QUÉ SE REQUIERE: Retome el texto sobre la cuaresma y prosígalo a partir de su última oración.

2.9. Viendo la cuaresma

  • José Carlos Mariátegui

 

         1La quieta, la mística, la silente primera etapa de la cuaresma ha tocado a su término. Ha pasado calladamente, entre suaves efluvios del incienso cristiano, misteriosos rumores de confesionario, desfiles callejeros de mujeres bonitas que ponían en la solemne austeridad de las tardes cuaresmales la nota de poesía y color de sus encantos, y rotundos, cálidos, vibrantes gestos del predicador que ha querido despertar en las conciencias el anhelo del arrepentimiento.
         Fue anteayer el último de los tradicionales sermones de cuaresma. Sermones que son como un conjuro de la iglesia católica que invita a las gentes al recogimiento y a la penitencia, que las mueve a esperar fervorosas los días de la semana de Dios y que dice a todos los corazones una dulce epifanía de amor y contrición. Y anteayer, el cronista, ha visto pasar la ronda procesional de las buenas y bellas devotas, que vuelven de escuchar la palabra llena de unción del misionero.

ENTRADAS EXTRAÍDAS:
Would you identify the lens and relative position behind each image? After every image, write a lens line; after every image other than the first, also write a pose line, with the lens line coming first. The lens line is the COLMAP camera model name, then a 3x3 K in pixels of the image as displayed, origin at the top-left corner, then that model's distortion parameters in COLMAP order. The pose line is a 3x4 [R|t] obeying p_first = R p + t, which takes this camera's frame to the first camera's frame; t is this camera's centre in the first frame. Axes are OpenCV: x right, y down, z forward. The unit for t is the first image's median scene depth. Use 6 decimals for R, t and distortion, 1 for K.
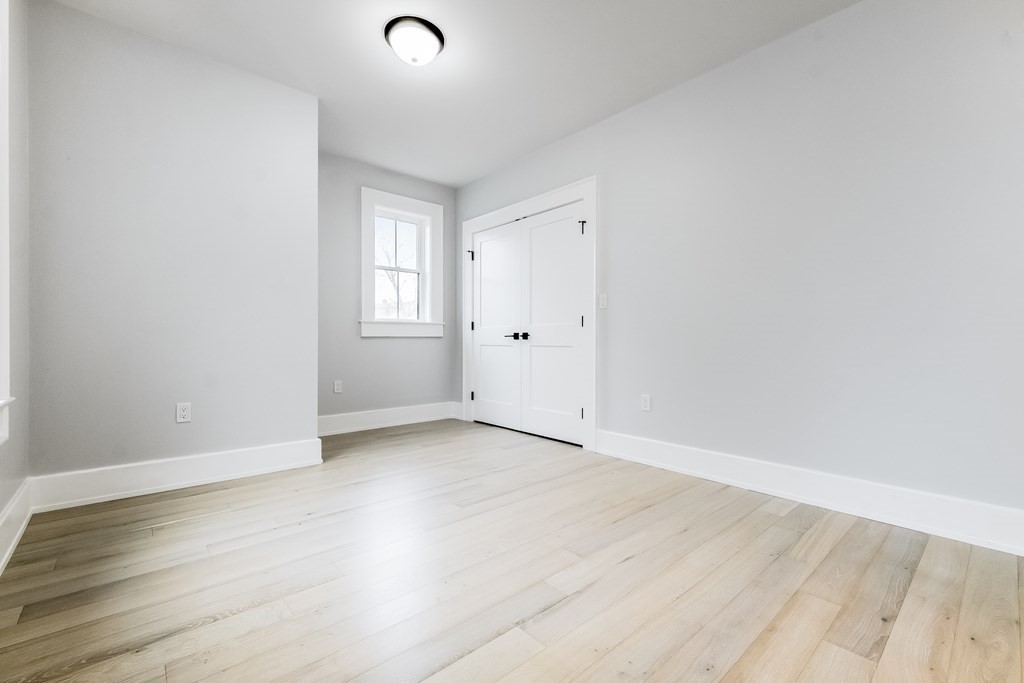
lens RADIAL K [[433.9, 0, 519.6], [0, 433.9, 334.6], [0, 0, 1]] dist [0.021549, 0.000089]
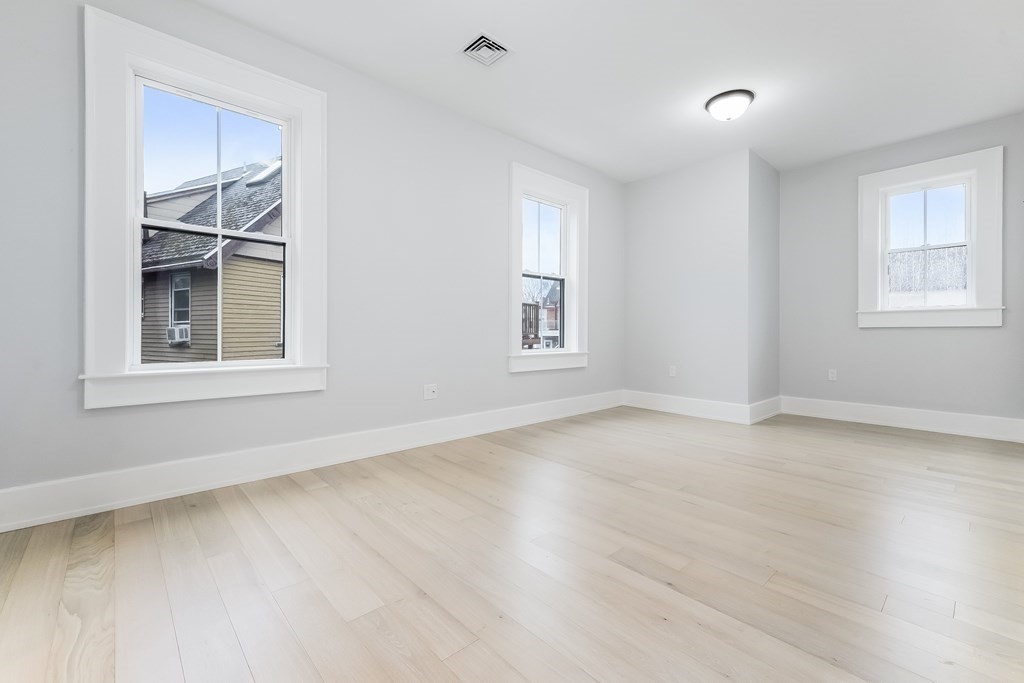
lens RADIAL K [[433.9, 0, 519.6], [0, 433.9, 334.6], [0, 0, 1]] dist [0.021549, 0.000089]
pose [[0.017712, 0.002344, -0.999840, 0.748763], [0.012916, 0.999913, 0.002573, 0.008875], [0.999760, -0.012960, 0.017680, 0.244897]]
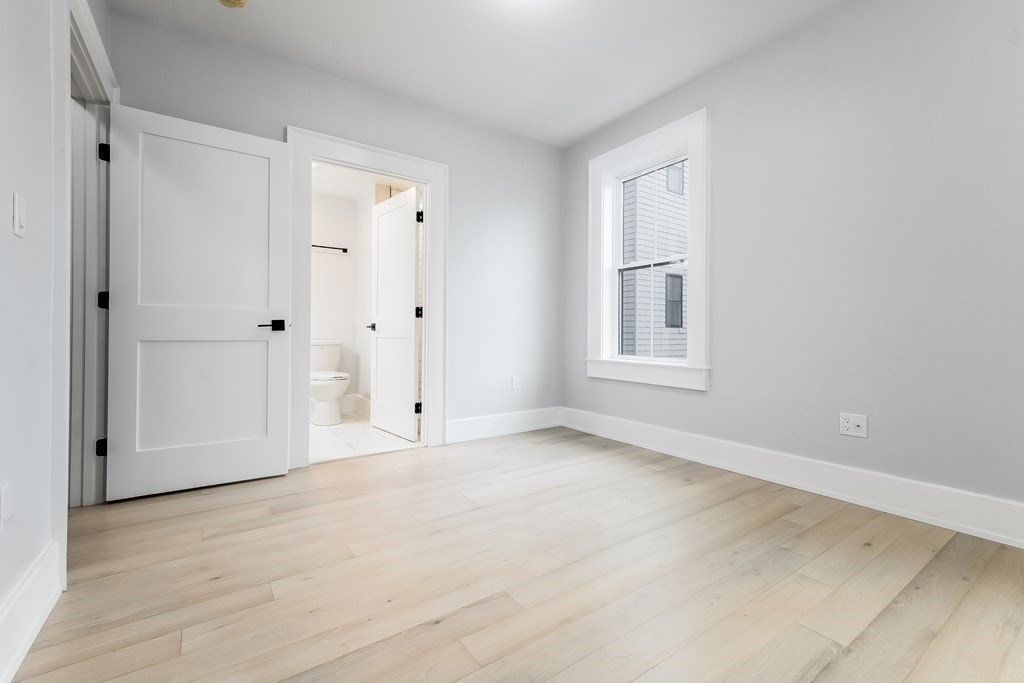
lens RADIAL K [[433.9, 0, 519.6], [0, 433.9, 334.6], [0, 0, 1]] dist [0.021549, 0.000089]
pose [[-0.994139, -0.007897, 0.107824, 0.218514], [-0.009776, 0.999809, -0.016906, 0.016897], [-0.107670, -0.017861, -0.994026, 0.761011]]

CASILLA DE RESPUESTA:
         Porque el misticismo de las limeñas, el misticismo que tuvo su más hermoso trasunto en esa flor de santidad y penitencia que fue Santa Rosa, alcanza en estos días un risueño, un inefable, un sacro florecimiento. Ellas, se sienten espoleadas por la fe que arrullara sus años primeros, por el divino amor del cual son un dulce glosario epistolar las páginas perfumadas del perfumado libro de misa —ese libro pequeño de dorado canto que a mí se me antoja algo así como un símbolo de alma de mujer—, se recogen en la contemplación de los santos pasajes de la vida de Jesús y acuden fervorosas a avivar sus sentimientos de religiosidad, escuchando las paradójicas y vibrantes invocaciones del predicador.
         Y es, tal vez, este de su espíritu cristiano, uno de los aspectos más simpáticos de la mujer limeña, el que nos dice todas las delicadezas y todas las sensibilidades en ella latentes, el que alimenta su caridad, su compasión piadosa para el dolor, para la angustia, la lacería ajena. La mansa y humilde doctrina del manso y humilde galileo, todo amor y toda misericordia, llega a su alma irresistiblemente y descubre el caudal de ternura que encierra y despierta el reverente respeto a la tradición, que en ella se cultiva.
         Estos sentimientos de misticismo, de devoción, desbordan al conjuro de la voz de la iglesia que vibra en la sonorosa y plañidera atalaya de cada campanario. Y en el templo donde antes triunfara la fastuosa liturgia de festivas solemnidades y donde hoy los altares disfrazan el capricho laberíntico de sus santuarios, de sus columnatas y de sus capiteles, bajo la cortina morada que simboliza el duelo católico, escuchan fervorosas las mujeres la palabra del orador sagrado que gesticula con ímpetu de iluminado.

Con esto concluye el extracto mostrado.